日本では妊娠・出産年齢の上昇に伴い、不妊治療を受ける人が年々増えています。
現在では不妊に悩むカップルは6組に1組と言われるほどです。2015年に行われた体外受精はおよそ42万件、赤ちゃんの約20人に1人が体外受精で生まれています。
進歩し続ける日本の不妊治療の現在を紹介します。
不妊治療の歴史は浅い
1978年、世界で初めて体外受精で生まれた赤ちゃんは、イギリスのルイーズ・ブラウンという女性です。日本で最初の体外受精の成功は1983年。卵子に精子を穿刺して受精させる「顕微受精」が日本で行われ、初めて赤ちゃんが生まれたのが1994年です。まだそれから20年あまりしか経っていません。
その後卵子や精子の凍結が行われるようになり、胚の凍結保存もできるようになりました。夫以外の精子を使う人工授精で生まれた赤ちゃんは1万人以上といわれます。また、2017年、日本国内で初めて、匿名の第三者の女性から卵子の提供を受け、夫の精子と体外受精させて妻の子宮に移植するという方法で妊娠に至り、話題になりました(それまでも姉妹や友人からの卵子提供による出産例はありましたが、匿名の第三者による卵子提供は初めてです)。
流産を繰り返す女性を対象に、体外受精した受精卵に染色体の異常がないか調べて子宮に戻す「着床前スクリーニング」と呼ばれる検査も臨床研究が始まっています。
不妊治療の分野は急成長中で、新しい治療方法が次々生まれていく変化が激しい分野です。その一方、出生前診断や受精卵の検査、代理母や遺伝上の母が別に存在することなどに関して倫理的な問題も指摘されており、法整備が追いついていない現状があります。
不妊の原因はさまざま
不妊治療の進歩とともに、不妊の原因が多く解明されるようになりました。
不妊治療というと女性が受けるイメージがありますが、不妊原因の半数は男性側の問題です。妻が何年も不妊治療をしていて妊娠に至らず、夫が検査したら不妊の原因が判明したということも珍しくありません。
男性不妊の原因は、精液中に精子が少なかったり見当たらない、精子はあるが動きが鈍いなどの「造精機能障害」が全体の80%以上を占めます。その他、精子が外に出ていく通路に問題がある場合や、精嚢炎、前立腺炎、勃起障害や射精障害などがあります。

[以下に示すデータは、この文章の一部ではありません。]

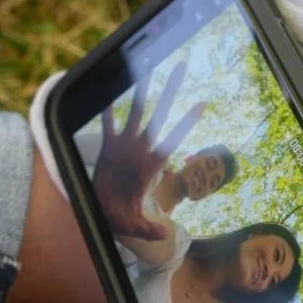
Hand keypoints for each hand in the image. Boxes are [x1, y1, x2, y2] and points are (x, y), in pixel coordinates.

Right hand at [93, 62, 204, 239]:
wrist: (98, 212)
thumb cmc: (119, 217)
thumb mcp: (135, 227)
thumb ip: (149, 228)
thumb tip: (164, 236)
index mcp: (153, 165)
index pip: (174, 139)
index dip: (187, 122)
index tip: (203, 104)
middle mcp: (140, 149)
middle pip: (158, 115)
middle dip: (169, 92)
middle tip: (180, 67)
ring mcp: (123, 145)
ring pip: (134, 112)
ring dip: (140, 92)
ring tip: (146, 68)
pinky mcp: (106, 147)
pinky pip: (107, 124)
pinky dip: (107, 110)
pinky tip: (107, 93)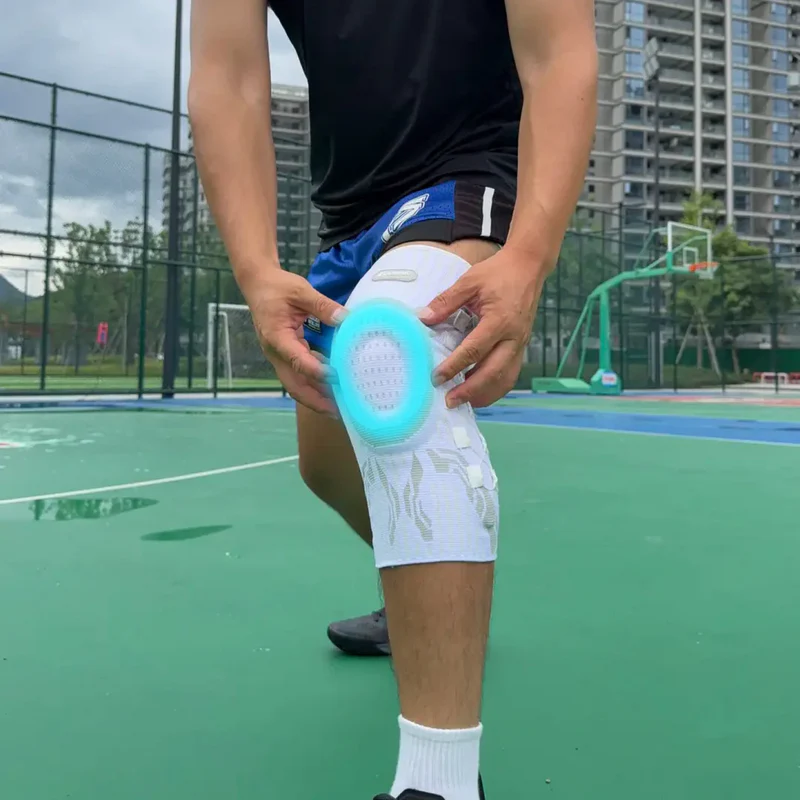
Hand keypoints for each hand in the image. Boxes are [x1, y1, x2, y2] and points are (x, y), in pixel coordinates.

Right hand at [246, 269, 345, 414]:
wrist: (258, 284)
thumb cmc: (277, 287)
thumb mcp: (301, 291)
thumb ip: (323, 305)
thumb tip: (346, 318)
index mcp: (277, 337)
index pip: (298, 360)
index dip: (317, 371)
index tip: (337, 377)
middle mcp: (276, 352)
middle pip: (294, 385)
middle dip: (316, 400)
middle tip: (338, 411)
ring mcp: (280, 356)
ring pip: (297, 383)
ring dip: (317, 395)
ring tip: (340, 404)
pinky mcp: (286, 354)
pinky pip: (301, 374)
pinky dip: (316, 382)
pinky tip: (334, 385)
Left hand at [419, 247, 546, 408]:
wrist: (528, 268)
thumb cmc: (498, 273)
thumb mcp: (469, 282)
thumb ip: (446, 301)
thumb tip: (423, 318)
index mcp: (499, 321)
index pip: (474, 351)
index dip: (454, 366)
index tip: (436, 378)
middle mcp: (512, 337)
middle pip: (492, 372)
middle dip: (470, 390)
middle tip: (449, 401)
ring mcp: (520, 344)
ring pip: (505, 378)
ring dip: (485, 394)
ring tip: (464, 403)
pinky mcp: (521, 346)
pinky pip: (511, 373)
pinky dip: (496, 387)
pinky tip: (480, 393)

女性不妊の原因はホルモンバランスが崩れて排卵がうまく起こらない、卵管が詰まっている、子宮に病変・奇形がある、などさまざまです。中には精子を異物と認識して攻撃する抗体を持っているために妊娠できない人もいます。しかし、どんなに調べても今の医学では原因が特定できない人も少なくありません。
ただ、不妊の大きな原因の一つが加齢であることははっきりしています。卵子の老化により、35歳を過ぎると妊娠率が急激に下がります。逆に流産率は上昇し、ダウン症などの染色体異常が増えていきます。 女性だけでなく、男性側の加齢も無関係とは言えません。男性の年齢が上がるほど精子の生産率が減少するという報告があります。
男性も不妊治療に協力しよう
不妊治療は女性だけの問題ではありません。自然にしていてもなかなか子供が授からない場合は、男女とも検査を受けることが大切です。不妊の原因が分かれば、それに合わせて効果的な治療方法を選ぶことができます。
多くの場合、女性側に身体的・精神的に負担が重い治療ですので、夫の協力は欠かせません。